Quanto à produção editorial, meu exemplar da Abril é um livro bem comum, com bom acabamento. A revisão foi bem feita e a tradução parece ótima (está em bom vernáculo). Não me dei ao trabalho de ler a versão em inglês do livro (minha preguiça e vontade de ler outros livros não permitiu), mas não acho nem que isso seja nescessário, pois, a edição é traduzida por ninguem menos que Brenno Silveira. Para quem não sabe, Brenno Silveira é um nome respeitadíssimo na tradução em vernáculo, além de ter escrito um dos primeiros livros sobre tradução no brasil (A Arte de Traduzir). É considerado uma grande referência na arte tradutória. Como esse post faz parte do Desafio Literário, para conferir a minha lista do desafio clique aqui. Para conferir a lista de Janeiro Clique aqui.
Nota do Elaphar: 9,2
Edição Lida:
FITZGERALD, F. Scott. O Grande Gatsby. Tradução de Brenno Silveira. São Paulo: Abril Cultural, 1980.
Havia entendido que o Desafio de janeiro era livro infanto-juvenil, acredito que O Grande Gatsby não está nessa linha, não vejo um jovem de 14 anos lendo e entendo, mas enfim...
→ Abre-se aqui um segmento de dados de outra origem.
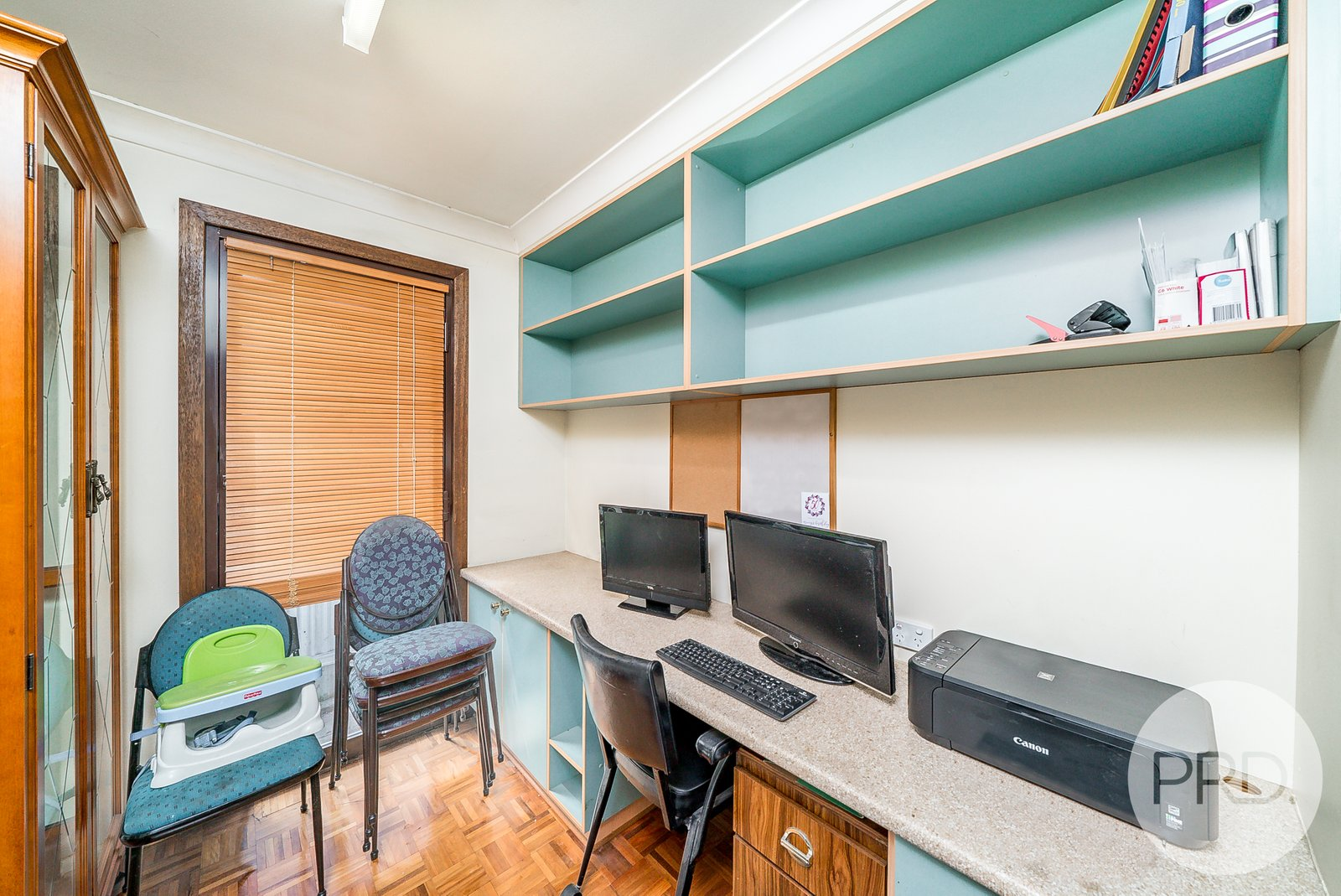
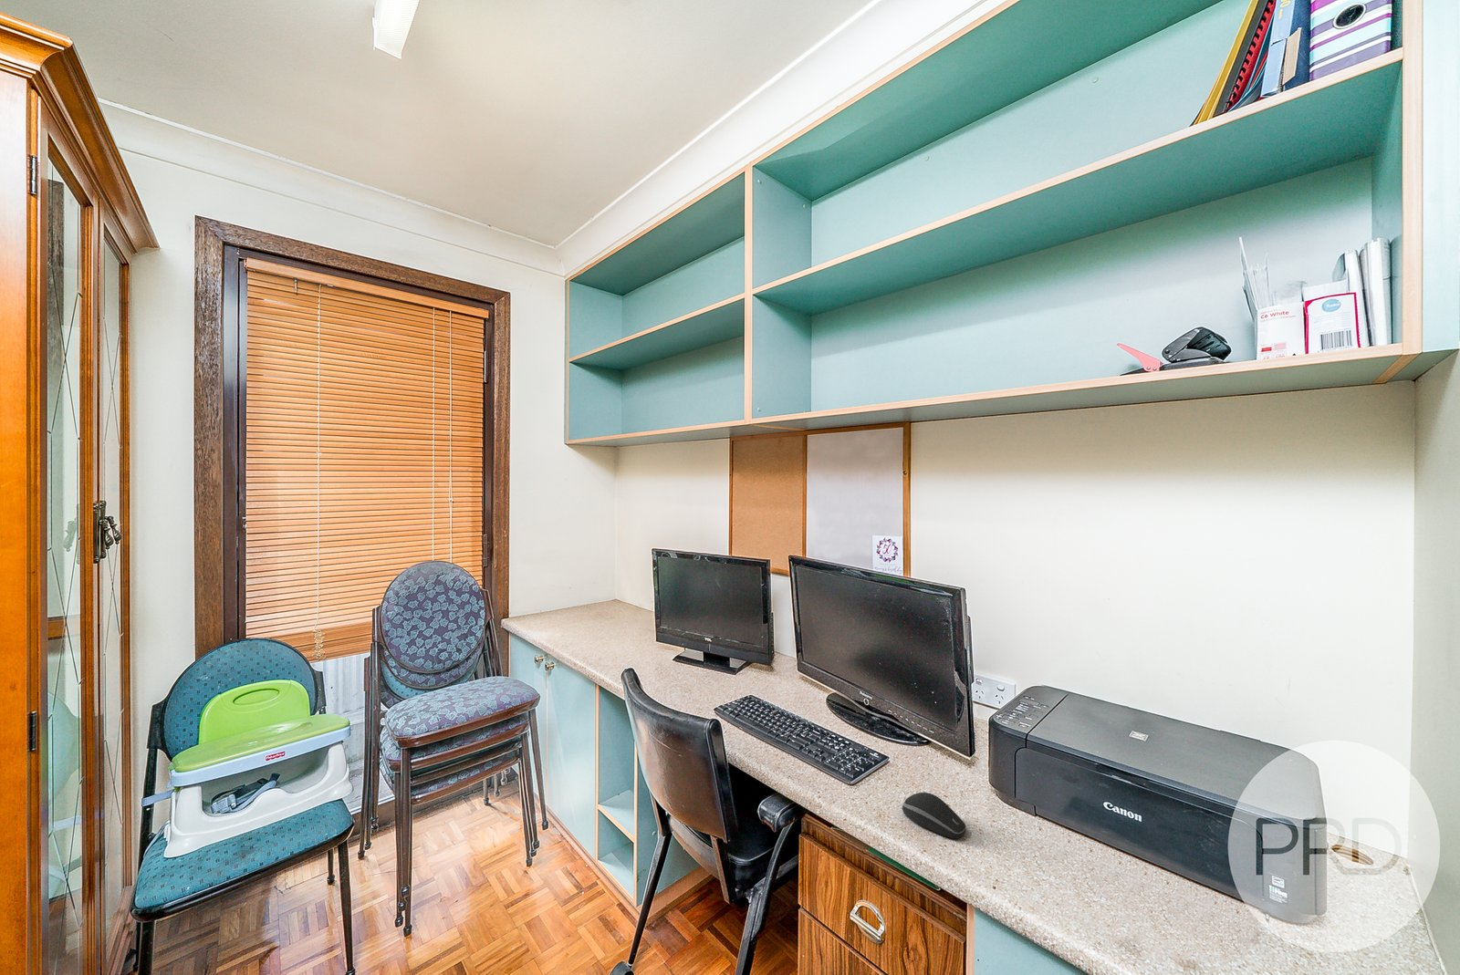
+ computer mouse [901,792,967,839]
ResponderExcluirEu gosto do livro.
abs
Jussara
Aprovo o seu roteiro de leitura para o tema literatura infanto-juvenil. Não vejo porquê um adolescente não posso desfrutar da leitura do Grande Gatsby. O território ficcional, subjetivo, metafórico, ambíguo, fantasioso, utópico e humano da literatura não se reduz à classificações engessadas. Se na minha adolescência me fosse dada a oportunidade de ler o livro em questão, creio que teria,respeitada a minha idade mental e psicológica da época, apreciado a leitura sim. Ótimas reflexões!
ResponderExcluirBjs
- Jussara
ResponderExcluirEntendo sua objeção, e por isso minha resenha teve uns 4 paragrafos explicando o motivo de minha esccolha. Fitz pode não ser mais infanto-juvenil, mas seus livros já foram apreciados por jovens entre 16-20 anos.
- Vivi
Acho que eu também, apesar de que, teoricamente, ainda estar na faixa etária Juvenil (fiz 18 anos agora).
Obrigado pela dica da edição. Vou comprar esta traduzida pelo Brenno.